## Requirement
Reproduce verbatim the lines of the material below, starting at the line that contains "family: Primulaceae" and ending at the line that contains "scientific name: Cygnus atratus", with both of those lines included.

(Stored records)

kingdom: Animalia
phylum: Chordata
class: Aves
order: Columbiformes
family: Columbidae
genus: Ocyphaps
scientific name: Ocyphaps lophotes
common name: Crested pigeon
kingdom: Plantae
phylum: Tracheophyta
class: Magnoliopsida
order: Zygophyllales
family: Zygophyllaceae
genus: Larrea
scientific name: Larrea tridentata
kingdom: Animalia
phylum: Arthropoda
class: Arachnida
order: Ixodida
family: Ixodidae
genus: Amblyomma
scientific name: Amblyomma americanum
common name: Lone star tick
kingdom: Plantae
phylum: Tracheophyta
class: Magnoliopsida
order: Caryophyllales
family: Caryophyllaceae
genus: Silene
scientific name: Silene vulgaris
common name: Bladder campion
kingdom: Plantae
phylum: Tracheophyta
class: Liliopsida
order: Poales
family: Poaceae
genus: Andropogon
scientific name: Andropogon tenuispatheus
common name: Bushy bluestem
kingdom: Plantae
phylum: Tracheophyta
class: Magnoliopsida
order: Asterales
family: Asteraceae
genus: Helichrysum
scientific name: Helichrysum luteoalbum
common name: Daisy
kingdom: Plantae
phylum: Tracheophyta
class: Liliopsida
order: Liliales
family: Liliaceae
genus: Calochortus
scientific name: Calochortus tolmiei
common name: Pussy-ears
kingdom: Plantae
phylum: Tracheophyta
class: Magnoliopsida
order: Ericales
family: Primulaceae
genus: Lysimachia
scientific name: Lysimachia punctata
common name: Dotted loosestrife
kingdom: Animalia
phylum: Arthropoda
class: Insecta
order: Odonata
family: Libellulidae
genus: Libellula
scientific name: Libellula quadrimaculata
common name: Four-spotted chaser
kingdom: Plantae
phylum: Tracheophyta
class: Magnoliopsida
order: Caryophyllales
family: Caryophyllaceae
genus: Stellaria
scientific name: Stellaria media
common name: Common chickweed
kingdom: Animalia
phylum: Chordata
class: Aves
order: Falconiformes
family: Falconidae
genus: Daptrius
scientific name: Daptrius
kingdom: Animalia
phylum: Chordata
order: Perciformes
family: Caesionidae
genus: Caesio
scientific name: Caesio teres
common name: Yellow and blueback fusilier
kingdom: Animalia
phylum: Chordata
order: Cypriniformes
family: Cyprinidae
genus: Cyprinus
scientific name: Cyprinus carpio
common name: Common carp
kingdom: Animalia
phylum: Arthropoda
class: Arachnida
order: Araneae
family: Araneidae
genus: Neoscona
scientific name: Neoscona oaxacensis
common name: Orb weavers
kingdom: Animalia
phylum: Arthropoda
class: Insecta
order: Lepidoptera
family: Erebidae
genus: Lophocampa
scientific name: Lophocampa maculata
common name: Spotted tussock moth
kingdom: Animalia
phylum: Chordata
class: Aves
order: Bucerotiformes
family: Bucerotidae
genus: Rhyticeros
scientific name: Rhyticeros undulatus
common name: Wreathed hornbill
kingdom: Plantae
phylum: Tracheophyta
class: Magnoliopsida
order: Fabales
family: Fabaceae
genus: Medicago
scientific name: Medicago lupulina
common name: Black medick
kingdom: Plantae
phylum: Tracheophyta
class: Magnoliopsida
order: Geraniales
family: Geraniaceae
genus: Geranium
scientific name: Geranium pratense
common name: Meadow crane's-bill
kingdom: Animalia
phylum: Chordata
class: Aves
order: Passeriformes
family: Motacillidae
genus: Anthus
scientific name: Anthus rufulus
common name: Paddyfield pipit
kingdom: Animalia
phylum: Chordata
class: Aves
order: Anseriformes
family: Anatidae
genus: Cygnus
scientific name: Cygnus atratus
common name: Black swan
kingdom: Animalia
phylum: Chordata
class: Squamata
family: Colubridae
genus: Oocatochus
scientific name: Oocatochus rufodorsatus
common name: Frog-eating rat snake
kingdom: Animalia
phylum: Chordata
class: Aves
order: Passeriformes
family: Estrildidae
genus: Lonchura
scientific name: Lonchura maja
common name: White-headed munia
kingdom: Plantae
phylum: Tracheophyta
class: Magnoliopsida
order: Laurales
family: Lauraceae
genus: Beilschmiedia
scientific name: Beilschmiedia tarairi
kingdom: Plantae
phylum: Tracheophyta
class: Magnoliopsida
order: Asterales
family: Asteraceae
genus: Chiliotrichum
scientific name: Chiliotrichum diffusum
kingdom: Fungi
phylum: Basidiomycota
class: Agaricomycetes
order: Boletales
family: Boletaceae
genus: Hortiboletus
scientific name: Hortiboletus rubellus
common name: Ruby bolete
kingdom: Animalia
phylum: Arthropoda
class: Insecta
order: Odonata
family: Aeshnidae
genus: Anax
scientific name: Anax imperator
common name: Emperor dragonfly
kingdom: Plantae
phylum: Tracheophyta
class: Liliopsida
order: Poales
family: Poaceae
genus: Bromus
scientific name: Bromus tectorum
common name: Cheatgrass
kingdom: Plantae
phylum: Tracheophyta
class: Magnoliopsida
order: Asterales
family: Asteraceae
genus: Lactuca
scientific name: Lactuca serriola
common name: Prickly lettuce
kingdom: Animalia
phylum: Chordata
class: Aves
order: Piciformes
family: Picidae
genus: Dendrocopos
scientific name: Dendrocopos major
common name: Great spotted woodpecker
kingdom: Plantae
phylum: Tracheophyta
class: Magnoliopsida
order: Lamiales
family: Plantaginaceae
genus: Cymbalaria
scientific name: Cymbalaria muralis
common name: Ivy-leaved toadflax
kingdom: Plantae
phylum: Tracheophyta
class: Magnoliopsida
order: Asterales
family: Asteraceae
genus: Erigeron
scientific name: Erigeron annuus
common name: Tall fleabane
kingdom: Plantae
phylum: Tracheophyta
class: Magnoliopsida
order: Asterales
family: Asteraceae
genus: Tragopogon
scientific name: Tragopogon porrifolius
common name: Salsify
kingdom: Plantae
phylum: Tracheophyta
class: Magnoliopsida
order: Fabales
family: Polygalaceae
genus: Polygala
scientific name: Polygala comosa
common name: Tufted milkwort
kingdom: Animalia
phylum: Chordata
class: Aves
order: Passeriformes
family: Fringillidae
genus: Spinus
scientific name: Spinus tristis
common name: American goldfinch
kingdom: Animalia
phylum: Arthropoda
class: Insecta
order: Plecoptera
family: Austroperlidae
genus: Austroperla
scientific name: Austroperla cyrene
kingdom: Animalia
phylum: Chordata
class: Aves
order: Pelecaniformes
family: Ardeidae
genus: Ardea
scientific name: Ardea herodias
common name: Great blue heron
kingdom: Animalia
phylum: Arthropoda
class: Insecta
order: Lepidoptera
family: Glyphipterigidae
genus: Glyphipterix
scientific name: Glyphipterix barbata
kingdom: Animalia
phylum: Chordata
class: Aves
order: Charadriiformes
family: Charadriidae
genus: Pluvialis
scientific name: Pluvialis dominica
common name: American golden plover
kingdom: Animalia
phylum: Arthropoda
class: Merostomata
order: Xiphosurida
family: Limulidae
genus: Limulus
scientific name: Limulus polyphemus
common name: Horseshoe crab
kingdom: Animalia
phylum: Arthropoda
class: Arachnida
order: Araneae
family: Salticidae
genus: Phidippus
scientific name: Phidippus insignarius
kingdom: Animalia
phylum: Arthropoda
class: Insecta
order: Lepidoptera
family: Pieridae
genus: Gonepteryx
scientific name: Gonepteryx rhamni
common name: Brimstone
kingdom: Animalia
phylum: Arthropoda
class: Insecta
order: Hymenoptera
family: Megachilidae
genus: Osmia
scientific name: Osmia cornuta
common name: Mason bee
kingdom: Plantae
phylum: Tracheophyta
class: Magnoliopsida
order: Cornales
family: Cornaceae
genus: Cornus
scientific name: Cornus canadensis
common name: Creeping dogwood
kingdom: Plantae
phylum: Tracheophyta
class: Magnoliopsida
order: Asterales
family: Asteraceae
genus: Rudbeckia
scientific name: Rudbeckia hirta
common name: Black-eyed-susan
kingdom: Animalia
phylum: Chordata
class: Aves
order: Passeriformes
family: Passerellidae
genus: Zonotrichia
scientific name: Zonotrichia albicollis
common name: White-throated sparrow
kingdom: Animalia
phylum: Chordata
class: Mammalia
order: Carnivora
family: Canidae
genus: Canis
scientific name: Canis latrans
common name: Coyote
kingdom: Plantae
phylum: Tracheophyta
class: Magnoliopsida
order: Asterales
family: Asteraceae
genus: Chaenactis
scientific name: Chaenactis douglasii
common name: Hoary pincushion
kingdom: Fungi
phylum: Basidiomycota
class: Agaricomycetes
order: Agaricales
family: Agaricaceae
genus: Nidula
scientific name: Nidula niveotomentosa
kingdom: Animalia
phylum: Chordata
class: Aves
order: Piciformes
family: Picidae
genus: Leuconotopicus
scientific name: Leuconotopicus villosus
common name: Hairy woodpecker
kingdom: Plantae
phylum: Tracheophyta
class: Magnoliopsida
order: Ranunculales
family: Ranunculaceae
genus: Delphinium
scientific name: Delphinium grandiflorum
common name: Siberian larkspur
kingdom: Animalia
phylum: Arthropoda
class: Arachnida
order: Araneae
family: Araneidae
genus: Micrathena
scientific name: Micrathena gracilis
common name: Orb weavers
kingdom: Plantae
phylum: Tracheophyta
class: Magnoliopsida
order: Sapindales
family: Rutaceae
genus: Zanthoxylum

## Answer
family: Primulaceae
genus: Lysimachia
scientific name: Lysimachia punctata
common name: Dotted loosestrife
kingdom: Animalia
phylum: Arthropoda
class: Insecta
order: Odonata
family: Libellulidae
genus: Libellula
scientific name: Libellula quadrimaculata
common name: Four-spotted chaser
kingdom: Plantae
phylum: Tracheophyta
class: Magnoliopsida
order: Caryophyllales
family: Caryophyllaceae
genus: Stellaria
scientific name: Stellaria media
common name: Common chickweed
kingdom: Animalia
phylum: Chordata
class: Aves
order: Falconiformes
family: Falconidae
genus: Daptrius
scientific name: Daptrius
kingdom: Animalia
phylum: Chordata
order: Perciformes
family: Caesionidae
genus: Caesio
scientific name: Caesio teres
common name: Yellow and blueback fusilier
kingdom: Animalia
phylum: Chordata
order: Cypriniformes
family: Cyprinidae
genus: Cyprinus
scientific name: Cyprinus carpio
common name: Common carp
kingdom: Animalia
phylum: Arthropoda
class: Arachnida
order: Araneae
family: Araneidae
genus: Neoscona
scientific name: Neoscona oaxacensis
common name: Orb weavers
kingdom: Animalia
phylum: Arthropoda
class: Insecta
order: Lepidoptera
family: Erebidae
genus: Lophocampa
scientific name: Lophocampa maculata
common name: Spotted tussock moth
kingdom: Animalia
phylum: Chordata
class: Aves
order: Bucerotiformes
family: Bucerotidae
genus: Rhyticeros
scientific name: Rhyticeros undulatus
common name: Wreathed hornbill
kingdom: Plantae
phylum: Tracheophyta
class: Magnoliopsida
order: Fabales
family: Fabaceae
genus: Medicago
scientific name: Medicago lupulina
common name: Black medick
kingdom: Plantae
phylum: Tracheophyta
class: Magnoliopsida
order: Geraniales
family: Geraniaceae
genus: Geranium
scientific name: Geranium pratense
common name: Meadow crane's-bill
kingdom: Animalia
phylum: Chordata
class: Aves
order: Passeriformes
family: Motacillidae
genus: Anthus
scientific name: Anthus rufulus
common name: Paddyfield pipit
kingdom: Animalia
phylum: Chordata
class: Aves
order: Anseriformes
family: Anatidae
genus: Cygnus
scientific name: Cygnus atratus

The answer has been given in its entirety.